Christenen spreken onderling van wederkomst van Uw Zoon,
in hoop én vrees vragen we ons af of de eindtijd is ingezet,
zien uit naar vestigen van Uw goddelijke, hemelse troon.

Is er méér gaande, lieve God,
dan de wereldwijde berichtgeving
door de flitsend snelle verspreiding
van het ene na het andere onzalig lot?

We zien de wereld branden, bossen in vlammen opgaan,
maar er is méér verwoestend vuur, op straat en in huizen,
omdat wij mensen elkaar steeds minder lijken te verstaan.

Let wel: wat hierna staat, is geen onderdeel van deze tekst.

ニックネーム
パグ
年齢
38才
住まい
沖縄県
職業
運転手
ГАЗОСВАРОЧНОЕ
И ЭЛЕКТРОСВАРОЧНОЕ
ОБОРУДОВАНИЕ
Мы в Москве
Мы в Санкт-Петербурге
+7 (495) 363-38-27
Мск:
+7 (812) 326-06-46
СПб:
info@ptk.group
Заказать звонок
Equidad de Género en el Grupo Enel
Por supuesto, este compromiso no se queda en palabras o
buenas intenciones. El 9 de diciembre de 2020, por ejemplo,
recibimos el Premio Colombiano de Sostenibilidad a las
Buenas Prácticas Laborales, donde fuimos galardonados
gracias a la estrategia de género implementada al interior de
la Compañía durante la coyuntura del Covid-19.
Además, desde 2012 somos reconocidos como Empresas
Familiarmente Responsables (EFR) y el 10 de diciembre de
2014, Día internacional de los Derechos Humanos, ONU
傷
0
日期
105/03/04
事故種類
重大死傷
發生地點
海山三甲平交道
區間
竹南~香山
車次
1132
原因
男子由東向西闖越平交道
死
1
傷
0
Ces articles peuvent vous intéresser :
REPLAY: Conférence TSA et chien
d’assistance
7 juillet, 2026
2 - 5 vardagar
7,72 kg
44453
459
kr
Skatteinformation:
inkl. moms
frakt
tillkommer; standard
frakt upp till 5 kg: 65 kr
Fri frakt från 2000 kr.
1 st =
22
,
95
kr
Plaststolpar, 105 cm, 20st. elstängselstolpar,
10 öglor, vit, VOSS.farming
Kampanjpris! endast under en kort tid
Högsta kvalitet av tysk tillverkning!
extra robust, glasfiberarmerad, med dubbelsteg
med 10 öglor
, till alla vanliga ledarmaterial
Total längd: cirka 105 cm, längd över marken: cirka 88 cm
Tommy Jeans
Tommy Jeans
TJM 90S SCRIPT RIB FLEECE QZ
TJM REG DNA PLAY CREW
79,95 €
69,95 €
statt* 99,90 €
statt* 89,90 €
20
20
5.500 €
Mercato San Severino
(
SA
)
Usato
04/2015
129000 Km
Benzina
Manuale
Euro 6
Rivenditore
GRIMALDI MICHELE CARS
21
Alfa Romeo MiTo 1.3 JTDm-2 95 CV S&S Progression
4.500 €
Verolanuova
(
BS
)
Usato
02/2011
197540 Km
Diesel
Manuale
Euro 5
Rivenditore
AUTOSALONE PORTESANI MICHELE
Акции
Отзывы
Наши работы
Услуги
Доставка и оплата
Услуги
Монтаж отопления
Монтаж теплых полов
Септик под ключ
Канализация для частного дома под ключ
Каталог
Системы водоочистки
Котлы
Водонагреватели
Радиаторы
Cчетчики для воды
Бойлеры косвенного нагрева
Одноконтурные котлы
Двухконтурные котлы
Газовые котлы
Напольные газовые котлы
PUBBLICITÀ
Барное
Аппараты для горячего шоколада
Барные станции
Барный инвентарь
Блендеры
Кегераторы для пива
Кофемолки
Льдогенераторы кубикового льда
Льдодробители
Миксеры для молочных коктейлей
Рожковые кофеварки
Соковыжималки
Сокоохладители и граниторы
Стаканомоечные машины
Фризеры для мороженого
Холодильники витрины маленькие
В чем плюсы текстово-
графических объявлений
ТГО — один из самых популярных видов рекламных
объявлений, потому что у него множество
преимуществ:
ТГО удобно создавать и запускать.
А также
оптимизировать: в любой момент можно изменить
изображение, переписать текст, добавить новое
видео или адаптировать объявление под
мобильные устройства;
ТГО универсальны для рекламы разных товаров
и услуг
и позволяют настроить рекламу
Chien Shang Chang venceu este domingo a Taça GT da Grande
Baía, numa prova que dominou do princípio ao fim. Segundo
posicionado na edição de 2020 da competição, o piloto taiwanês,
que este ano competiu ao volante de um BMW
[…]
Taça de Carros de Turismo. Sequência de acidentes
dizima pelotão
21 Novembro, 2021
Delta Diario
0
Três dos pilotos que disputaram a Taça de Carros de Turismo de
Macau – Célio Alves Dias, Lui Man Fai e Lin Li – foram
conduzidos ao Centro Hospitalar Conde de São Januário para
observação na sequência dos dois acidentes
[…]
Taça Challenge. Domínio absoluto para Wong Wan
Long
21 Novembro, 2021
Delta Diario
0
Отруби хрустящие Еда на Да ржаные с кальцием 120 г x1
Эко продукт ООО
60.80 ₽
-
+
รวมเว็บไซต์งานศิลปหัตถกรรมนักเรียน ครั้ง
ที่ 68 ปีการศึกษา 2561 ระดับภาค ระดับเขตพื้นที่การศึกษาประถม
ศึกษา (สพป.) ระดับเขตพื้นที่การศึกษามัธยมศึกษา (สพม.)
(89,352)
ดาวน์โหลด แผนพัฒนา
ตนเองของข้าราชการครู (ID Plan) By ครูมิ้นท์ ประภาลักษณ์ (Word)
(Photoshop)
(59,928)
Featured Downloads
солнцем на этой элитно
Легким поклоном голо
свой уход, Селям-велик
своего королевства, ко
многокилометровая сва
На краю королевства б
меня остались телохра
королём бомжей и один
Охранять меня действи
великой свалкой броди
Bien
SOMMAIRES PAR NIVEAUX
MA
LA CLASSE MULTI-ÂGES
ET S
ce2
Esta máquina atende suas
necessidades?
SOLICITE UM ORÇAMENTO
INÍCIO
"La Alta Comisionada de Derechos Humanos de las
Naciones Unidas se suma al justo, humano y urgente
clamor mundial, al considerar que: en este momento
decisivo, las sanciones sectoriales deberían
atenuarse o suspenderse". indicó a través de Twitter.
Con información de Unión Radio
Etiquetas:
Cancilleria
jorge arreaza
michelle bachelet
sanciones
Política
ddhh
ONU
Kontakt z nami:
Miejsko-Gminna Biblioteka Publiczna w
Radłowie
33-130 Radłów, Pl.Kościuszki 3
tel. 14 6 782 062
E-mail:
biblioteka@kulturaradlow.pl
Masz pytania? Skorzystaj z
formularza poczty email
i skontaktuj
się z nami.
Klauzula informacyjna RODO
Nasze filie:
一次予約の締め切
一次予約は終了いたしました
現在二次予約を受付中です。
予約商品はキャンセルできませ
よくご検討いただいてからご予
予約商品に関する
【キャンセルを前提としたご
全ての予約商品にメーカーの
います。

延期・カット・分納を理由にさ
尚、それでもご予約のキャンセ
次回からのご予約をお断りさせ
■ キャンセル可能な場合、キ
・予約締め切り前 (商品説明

Nu we alsmaar meer hoorden van moorden,
vooral door messen, kogels, de afgelopen tijd,
kunnen we niet meer heen om de werkelijkheid:
zulke dingen gebeuren ook in Nederlandse oorden.

We zien de watervloeden, wereldwijd en ongekend.
Wilt U ons daarmee vertellen dat U er nog altijd bent?
Uw wensen: dat alle mensen U erkennen als de dirigent.

Van de dag en uur die Jezus beloofde weet geen dan U alleen,
maar Hij zond Zijn discipelen uit, en zij, zij gingen heen.
Zij wisten waar ze moesten zijn en, door U vergezeld,
werd in woord en daad van Uw bestaan verteld.

Uw volgelingen hebben in het verre en nabije verleden
wie Uw bestaan ontkenden te vuur en te zwaard bestreden,
maar wij zitten als bange muizen biddend in onze bedehuizen.

Vanaf het allereerst begin wenst U dat Uw mensen, U heel nabij,
samen vreedzaam door dagelijks leven gaan, elkaar verstaan,
en ondanks zwoegen zwaarden omsmeden tot ploegen,
zodat U in vruchtbare, rulle aarde, kan zaaien gaan.

Wie is met sappel makende zorgen voor morgen gebaat?
Jezus beloofde dat Hij tot het einde met ons meegaat.
Wat de toekomst brengen moge: vrees geen kwaad!

Geef ons het heilig vuur, geloofszwaard en Uw kracht,
om van U te getuigen, ten tijde van deze donkere nacht.
Geef ons Uw raad in woord en daad, vanuit Uw Almacht,
om in het hier en nu te leven en mensen Uw liefde te geven.